Antes charlamos un rato. Según Michelle, la situación de las mujeres es ostensiblemente mejor en los E.U.A. que en Bangla Desh, donde, entre otras cosas, ella tuvo que soportar mucha presión de su familia política, a la que desafiaba con atrevida (para ellos) ropa occidental. Michelle opina que el gobierno de Obama está contribuyendo al progreso social en su país con instituciones como el matrimonio entre homosexuales, la atención sanitaria universal, el control de armas, etc. Son avances aislados, pero todo suma, decía.

Recogimos pues a Lisa, rusa, Gerry, compañera de trabajo de ascendencia portorriqueña, y Alan, de origen bangladesí, y allá marchamos, bebiendo en el metro la poción mágica de Michelle: latas de cerveza escondidas en vasos de café y sorbidas con una pajita.

Tomamos el metro y luego anduvimos y anduvimos. Las chicas se empeñaron en entrar en una zapatería de ocasión y, aunque la conversación con Alan me resultaba amena (me reprochaba que siendo español no supiese disfrutar debidamente de los éxitos de nuestra selección de fútbol), no quería dedicar ya más tiempo a lo que parecía no iba a suceder nunca, así que al rato me despedí.

Michelle, Alan, Lisa, servidor y Gerry, con café (o no).

Manhattan visto desde Sunnyside.

Pedro, el taxista que me devolvió al centro, resultó ser argentino. Llevaba aquí décadas, pero la novia la tenía en Buenos Aires.
- ¿Y por qué no una novia neoyorquina?
- ¡Y ... no!, ¡aquí todas son princesas, te rompen las pelotas!

Me fui a:

XXXVII. La Organización de las Naciones Unidas.

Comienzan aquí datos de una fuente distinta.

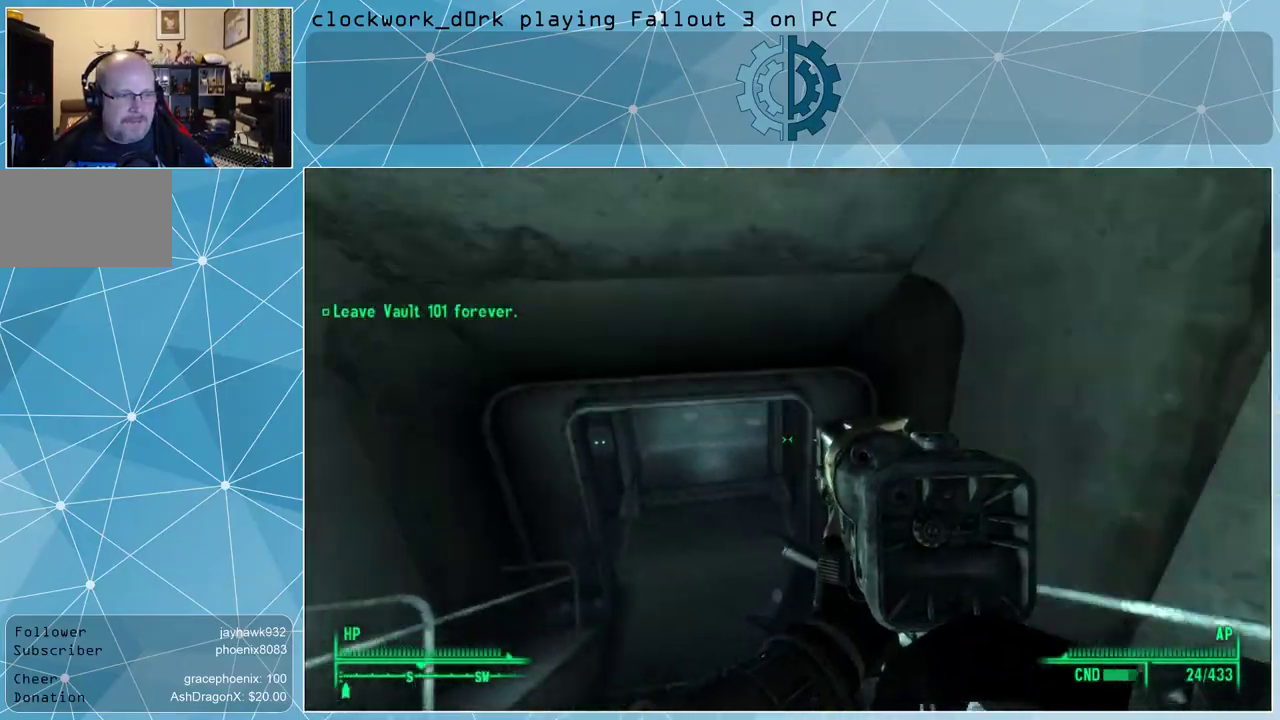
{"keys": ["w"], "mouse": [], "events": [[33, "a", "up"]]}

Que tiene status de territorio internacional y no de los E.U.A., pero sólo a enviar unas postales y curiosear en la librería.

Y regresé acto seguido a

XXXV. Los Estados Unidos de América.

Para pasear por sus inmediaciones. Admiré los rascacielos, incluyendo mi favorito del Citicorp, y en metro cambié de zona. Bajé hasta Washington Square, a saborear el ambiente de fin de semana, con mucha gente relajada en el césped, leyendo, comiendo, tocando la guitarra y disfrutando de una tarde soleada. De allí caminé a la que se anuncia como la librería más grande de la ciudad, que estaba cerrada. Qué chasco. Pero tenía más planes.

El Citicorp al fondo.

En Union Square dí pronto con los jugadores de ajedrez que desafían a los viandantes. Cinco dólares por partida me exigía el primero.
- Es mucho, sólo si pierdo.
- No, siempre. Para algo pongo mesa, sillas, tablero, piezas y reloj.
El hombre no le llegaba a la suela del zapato a ningún taxista asiático. Pregunté al siguiente. Cinco dólares pero sólo si pierdes.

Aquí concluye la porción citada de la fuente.